> _Exercise objective_
The answer must consist of every line in the data that contains "lines".

[Saved entries]
____
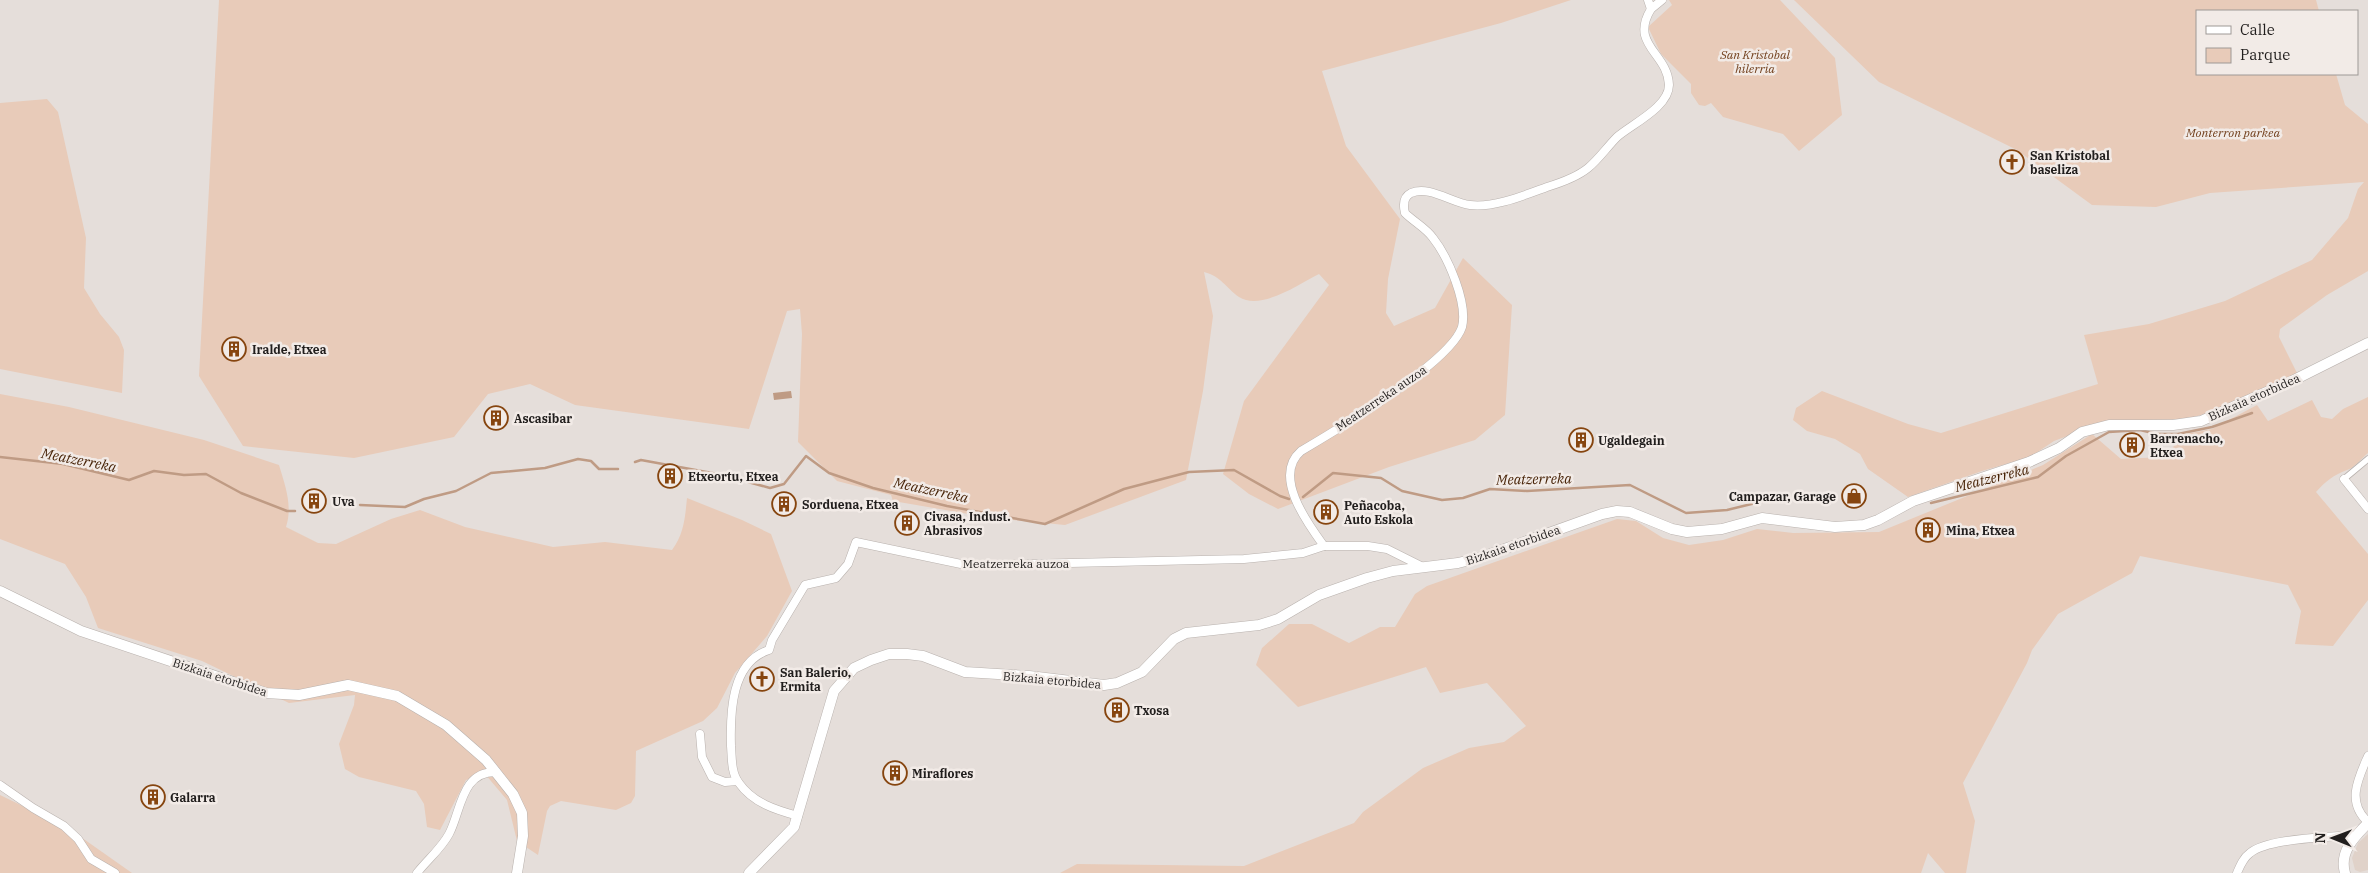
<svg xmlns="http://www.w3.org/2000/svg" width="2368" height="873" viewBox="0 0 2368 873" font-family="'IBM Plex Serif',serif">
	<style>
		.built { fill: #e0d2c9 }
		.green { fill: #e8cbb9 }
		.water { fill: #bf9b84 }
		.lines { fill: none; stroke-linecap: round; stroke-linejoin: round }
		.stream { stroke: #bf9b84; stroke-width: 2.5 }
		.pedestrian-casing { stroke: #b9b2ae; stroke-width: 7 }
		.minor-casing { stroke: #b9b2ae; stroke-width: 9 }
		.tertiary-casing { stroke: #b9b2ae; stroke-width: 11 }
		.pedestrian { stroke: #fff; stroke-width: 5.5 }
		.minor { stroke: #fff; stroke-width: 8 }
		.tertiary { stroke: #fff; stroke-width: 10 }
		.labels { text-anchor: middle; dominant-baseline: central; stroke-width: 5; stroke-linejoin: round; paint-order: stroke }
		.park-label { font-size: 12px; font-style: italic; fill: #73411e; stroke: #f2ebe7 }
		.poi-label { font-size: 12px; font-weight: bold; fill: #211e1d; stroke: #f2ebe7; text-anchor: start }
		.street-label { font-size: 12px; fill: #211e1d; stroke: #f2ebe7 }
		.water-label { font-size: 14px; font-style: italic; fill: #472307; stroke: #f2ebe7 }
	</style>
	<rect width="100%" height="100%" fill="#e5deda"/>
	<!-- built -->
	<path class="built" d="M 2368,834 L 2368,870 L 2360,872 L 2355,870 L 2352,858 L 2358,843 Z"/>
	<!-- green -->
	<g class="green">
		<path d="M 219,0 L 1571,0 L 1501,23 L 1322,71 L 1346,146 L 1400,219 L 1388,279 L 1386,313 L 1394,326 L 1435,308 L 1463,258 L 1512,305 L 1505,415 L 1475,440 L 1389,467 L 1278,509 L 1249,494 L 1223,474 L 1244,401 L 1329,285 L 1319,274 C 1299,284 1261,311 1239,297 C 1225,287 1222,277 1204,272 L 1213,316 L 1203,391 L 1186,480 L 1065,525 L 992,518 L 893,501 L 891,495 L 837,481 L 798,442 L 802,334 L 800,309 L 787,311 L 749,429 L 575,405 L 530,384 L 488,394 L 454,437 L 354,458 L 243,446 L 199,376 Z"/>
		<path d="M 1669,0 L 1780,0 L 1835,58 L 1842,115 L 1799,151 L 1783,134 L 1723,117 L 1711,103 L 1705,106 L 1699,105 L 1691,93 L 1691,84 L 1661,54 L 1648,27 L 1672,5 Z"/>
		<path d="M 1794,0 L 2316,0 L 2319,11 L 2197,11 L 2197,74 L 2336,74 L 2345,105 L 2368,124 L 2368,271 L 2327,295 L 2280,329 L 2279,337 L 2297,373 L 2218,410 L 2187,419 L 2142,420 L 2097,425 L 2054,441 L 2030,457 L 1982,471 L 1908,497 L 1868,469 L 1860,454 L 1835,439 L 1807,431 L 1793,420 L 1796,408 L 1822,391 L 1908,424 L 1941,433 L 2098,384 L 2084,335 L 2149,324 L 2225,301 L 2312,260 L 2348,218 L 2358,189 L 2364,182 L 2210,193 L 2156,207 L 2092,205 L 2017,150 L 1879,82 Z"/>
		<path d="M 47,99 L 58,112 L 86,238 L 84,288 L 100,314 L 119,337 L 124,350 L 122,393 L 0,369 L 0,103 Z"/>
		<path d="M 0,394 L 69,407 L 204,440 L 279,465 C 285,485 293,506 286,527 L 318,543 L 336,544 L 391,519 L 420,510 L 465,527 L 553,547 L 605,542 L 672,550 C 684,534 685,518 687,498 L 742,520 L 771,534 L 792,591 L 767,636 L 735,673 L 717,708 L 703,721 L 636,751 L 635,796 L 631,803 L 616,810 L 561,801 L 550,806 L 547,811 L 538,855 L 517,841 L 507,800 L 485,774 L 466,780 L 440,830 L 427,827 L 424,804 L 416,791 L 359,777 L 345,769 L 339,744 L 354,705 L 355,695 L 289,703 L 202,661 L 98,628 L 86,597 L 65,564 L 0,539 Z"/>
		<path d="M 2368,397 L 2368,453 C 2362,458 2354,468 2347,470 C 2333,475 2325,482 2316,492 L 2368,554 L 2368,600 L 2333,646 L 2295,644 L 2301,611 L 2288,585 L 2140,556 L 2132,573 L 2058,614 L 2032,650 L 2027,663 L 1963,783 L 1975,821 L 1966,873 L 1945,873 L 1928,853 L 1921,873 L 1060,873 L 1077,864 L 1244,866 L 1354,823 L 1363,812 L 1423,768 L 1469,748 L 1504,742 L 1526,726 L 1487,683 L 1440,693 L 1426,667 L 1298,707 L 1256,665 L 1262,648 L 1289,624 L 1312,624 L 1349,643 L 1380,627 L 1395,627 L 1415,594 L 1427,586 L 1617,519 L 1636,521 L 1663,538 L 1689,545 L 1723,540 L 1757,529 L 1793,533 L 1879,532 L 2043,465 L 2092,434 L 2121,459 L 2163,457 L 2186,434 L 2212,429 L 2257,405 L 2268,421 L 2312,400 L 2321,417 L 2332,419 L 2343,409 Z"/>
		<path d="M 0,795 L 68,828 L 132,873 L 0,873 Z"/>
	</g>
	<!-- water -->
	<path class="water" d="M 791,391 L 792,398 L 774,400 L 773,393 Z"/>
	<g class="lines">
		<!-- stream -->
		<g class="stream">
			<path d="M 0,457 L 63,464 L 129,480 L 154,471 L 184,475 L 206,474 L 241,493 L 287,511 L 295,511"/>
			<path d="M 635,462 L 641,460 L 723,475 L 770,488 L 784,484 L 806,456 L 829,473 L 873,488 L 947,506 L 1045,524 L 1124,489 L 1189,472 L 1234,470 L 1280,496 L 1289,499"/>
			<path d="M 1303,497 L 1333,473 L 1381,478 L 1402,491 L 1442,500 L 1463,498 L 1490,489 L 1527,491 L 1630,485 L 1686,513 L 1727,510 L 1772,499"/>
			<path d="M 1931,503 L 2038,477 L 2066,456 L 2109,432 L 2140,430 L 2157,434 L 2178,434 L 2212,427 L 2252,413"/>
			<path d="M 360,505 L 405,507 L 424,499 L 456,491 L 491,473 L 545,468 L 578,459 L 591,461 L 599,469 L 618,469"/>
		</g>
		<!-- pedestrian casing -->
		<g class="pedestrian-casing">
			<path id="pedestrian" d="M 2344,479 L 2368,459"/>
		</g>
		<!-- minor casing -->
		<g class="minor-casing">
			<g id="minor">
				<path d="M 1648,0 L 1651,9 L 1662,0"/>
				<path d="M 2344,479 L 2368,509"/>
				<path d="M 1324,546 C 1308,524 1272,476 1301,451 C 1335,431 1451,362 1462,327 C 1468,303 1448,257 1433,238 C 1426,228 1414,222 1405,213 C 1403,205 1403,197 1411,193 C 1429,185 1452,203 1470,205 C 1494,208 1525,195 1547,187 C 1560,183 1577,177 1588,168 C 1599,159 1607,147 1617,137 C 1632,124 1669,107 1669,85 C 1668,53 1629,45 1651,9"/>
				<path d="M 700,734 L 702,757 L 712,777 L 725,782 L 737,781"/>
				<path d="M 2368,756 C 2358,779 2346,802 2368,822"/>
				<path d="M 0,785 L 33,808 L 64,826 L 78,839 L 91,859 L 115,873"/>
				<path d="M 798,816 C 776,810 753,803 739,783 C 731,773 732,758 731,746 C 730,713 731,662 769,650 L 772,640 L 805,585 L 836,578 L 848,564 L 856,542 L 961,564 L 987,565 L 1244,559 L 1303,553 L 1324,546 L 1368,546 L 1387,549 L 1423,567"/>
				<path d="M 417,873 C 427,860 441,849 449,834 C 461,812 461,771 496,772"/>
				<path d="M 2237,873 C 2240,866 2243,858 2250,853 C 2269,838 2325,838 2350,835 L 2354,837"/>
			</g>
		</g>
		<!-- tertiary casing -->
		<g class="tertiary-casing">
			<g id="tertiary">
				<path d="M 0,591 L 81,631 L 266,693 L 299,695 L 348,685 L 397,696 L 446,725 L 486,760 L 513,794 L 522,813 L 523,836 L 517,873"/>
				<path d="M 749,873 L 794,827 L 834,691 L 854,668 L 871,660 L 889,654 L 907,654 L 923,656 L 965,672 L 1029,676 L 1104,685 L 1117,683 L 1142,672 L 1174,639 L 1186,633 L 1259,625 L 1278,619 L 1319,595 L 1367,578 L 1393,571 L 1458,563 L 1482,557 L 1602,514 L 1617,511 L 1630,512 L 1672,529 L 1687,532 L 1722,529 L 1762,518 L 1835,527 L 1864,525 L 1878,520 L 1913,501 L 2029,462 L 2059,448 L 2082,432 L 2109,425 L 2173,425 L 2201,421 L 2296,379 L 2368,343"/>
				<path d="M 2345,873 C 2339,852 2354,837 2368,823"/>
			</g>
		</g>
		<!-- pedestrian -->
		<use href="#pedestrian" class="pedestrian"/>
		<!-- minor -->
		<use href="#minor" class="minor"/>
		<!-- tertiary -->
		<use href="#tertiary" class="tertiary"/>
	</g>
	<!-- icons -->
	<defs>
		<g id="church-ring" transform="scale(1.25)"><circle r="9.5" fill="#f2ebe7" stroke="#86450f" stroke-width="1.5"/><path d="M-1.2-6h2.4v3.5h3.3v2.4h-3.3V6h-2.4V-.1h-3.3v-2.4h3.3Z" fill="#86450f"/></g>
		<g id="building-ring" transform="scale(1.25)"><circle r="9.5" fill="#f2ebe7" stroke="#86450f" stroke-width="1.5"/><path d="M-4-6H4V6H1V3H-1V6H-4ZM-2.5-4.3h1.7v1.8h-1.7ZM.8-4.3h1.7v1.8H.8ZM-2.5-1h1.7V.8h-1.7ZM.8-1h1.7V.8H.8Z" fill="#86450f"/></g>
		<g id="shop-ring" transform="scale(1.25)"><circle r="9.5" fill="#f2ebe7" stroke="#86450f" stroke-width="1.5"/><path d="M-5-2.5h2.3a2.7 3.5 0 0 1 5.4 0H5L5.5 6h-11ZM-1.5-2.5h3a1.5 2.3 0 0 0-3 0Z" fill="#86450f"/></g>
	</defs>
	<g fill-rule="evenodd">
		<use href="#church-ring" x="2012" y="162"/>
		<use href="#building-ring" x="234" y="349"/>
		<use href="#building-ring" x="496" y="418"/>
		<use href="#building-ring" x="1581" y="440"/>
		<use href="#building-ring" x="2132" y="445"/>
		<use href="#building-ring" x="670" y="476"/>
		<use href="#shop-ring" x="1854" y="496"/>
		<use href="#building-ring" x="314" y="501"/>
		<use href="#building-ring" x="784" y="504"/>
		<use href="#building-ring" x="1326" y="512"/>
		<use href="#building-ring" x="907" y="523"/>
		<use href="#building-ring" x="1928" y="530"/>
		<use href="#church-ring" x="762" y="679"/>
		<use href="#building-ring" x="1117" y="710"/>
		<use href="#building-ring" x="895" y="773"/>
		<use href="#building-ring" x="153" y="797"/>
	</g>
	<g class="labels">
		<!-- park labels -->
		<g class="park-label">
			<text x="1755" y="54">San Kristobal<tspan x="1755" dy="14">hilerria</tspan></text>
			<text x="2233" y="132">Monterron parkea</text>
		</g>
		<!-- poi labels -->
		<g class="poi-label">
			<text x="2030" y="155">San Kristobal<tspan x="2030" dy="14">baseliza</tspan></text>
			<text x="252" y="349">Iralde, Etxea</text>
			<text x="514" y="418">Ascasibar</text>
			<text x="2150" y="438">Barrenacho,<tspan x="2150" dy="14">Etxea</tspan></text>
			<text x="1598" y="440">Ugaldegain</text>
			<text x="688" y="476">Etxeortu, Etxea</text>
			<text x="1836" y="496" text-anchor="end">Campazar, Garage</text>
			<text x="332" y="501">Uva</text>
			<text x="802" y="504">Sorduena, Etxea</text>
			<text x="1344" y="505">Peñacoba,<tspan x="1344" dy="14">Auto Eskola</tspan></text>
			<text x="924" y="516">Civasa, Indust.<tspan x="924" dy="14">Abrasivos</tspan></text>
			<text x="1946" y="530">Mina, Etxea</text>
			<text x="780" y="672">San Balerio,<tspan x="780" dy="14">Ermita</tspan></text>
			<text x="1134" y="710">Txosa</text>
			<text x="912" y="773">Miraflores</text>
			<text x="170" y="797">Galarra</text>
		</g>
		<!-- street labels -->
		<g class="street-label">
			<text transform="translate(2254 397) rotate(-24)">Bizkaia etorbidea</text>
			<text transform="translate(1381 398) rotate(-34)">Meatzerreka auzoa</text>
			<text transform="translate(1513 545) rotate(-19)">Bizkaia etorbidea</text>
			<text x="1016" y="563">Meatzerreka auzoa</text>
			<text transform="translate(220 677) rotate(18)">Bizkaia etorbidea</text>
			<text transform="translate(1052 680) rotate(5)">Bizkaia etorbidea</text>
		</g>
		<!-- water labels -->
		<g class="water-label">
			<text transform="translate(79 460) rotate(11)">Meatzerreka</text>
			<text transform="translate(1992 478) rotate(-14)">Meatzerreka</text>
			<text transform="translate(1534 479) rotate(-1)">Meatzerreka</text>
			<text transform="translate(931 490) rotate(12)">Meatzerreka</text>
		</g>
	</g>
	<!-- legend -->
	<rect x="2196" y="10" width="162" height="65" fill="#f2ebe7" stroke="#9e9996"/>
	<rect x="2206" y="26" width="25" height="8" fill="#ffffff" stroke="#9e9996"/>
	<text x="2240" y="35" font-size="15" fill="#211e1d">Calle</text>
	<rect x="2206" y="48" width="25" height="15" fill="#e8cbb9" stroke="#9e9996"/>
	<text x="2240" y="60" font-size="15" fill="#211e1d">Parque</text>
	<!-- north arrow -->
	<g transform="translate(2333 838) rotate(271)" stroke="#f2ebe7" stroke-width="4" paint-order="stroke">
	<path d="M0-4L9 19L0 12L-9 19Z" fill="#211e1d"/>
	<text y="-8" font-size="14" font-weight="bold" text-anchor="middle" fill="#211e1d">N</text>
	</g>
</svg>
____
> _Solution to this task_
		.lines { fill: none; stroke-linecap: round; stroke-linejoin: round }
	<g class="lines">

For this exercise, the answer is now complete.